WHAT THIS TASK INVOLVES
Spot each line in the data below containing "ერთი" and copy it.

DATA TO PROCESS
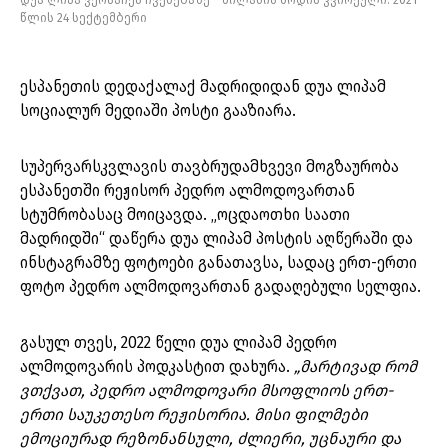
დუა ლიპა ვერსაჩეს ჩვენებაზე – მილანის მოდის კვირეული. 2021
წლის 24 სექტემბერი
ესპანეთის დედაქალაქ მადრიდიდან დუა ლიპამ
სოციალურ მედიაში პოსტი გააზიარა.
სუპერვარსკვლავის თავბრუდამხვევი მოგზაურობა
ესპანეთში რეჟისორ პედრო ალმოდოვართან
სტუმრობასაც მოიცავდა. „ოცდაოთხი საათი
მადრიდში“ დაწერა დუა ლიპამ პოსტის აღწერაში და
ინსტაგრამზე ფოტოები განათავსა, სადაც ერთ-ერთი
ფოტო პედრო ალმოდოვართან გადაღებული სელფია.
გასულ თვეს, 2022 წელი დუა ლიპამ პედრო
ალმოდოვარის პოდკასტით დახურა.
„მარტივად რომ
ვთქვათ, პედრო ალმოდოვარი მსოფლიოს ერთ-
ერთი საუკეთესო რეჟისორია. მისი ფილმები
ემოციურად რეზონანსული, ძლიერი, უცნაური და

ANSWER TO THIS EXERCISE
ინსტაგრამზე ფოტოები განათავსა, სადაც ერთ-ერთი
ერთი საუკეთესო რეჟისორია. მისი ფილმები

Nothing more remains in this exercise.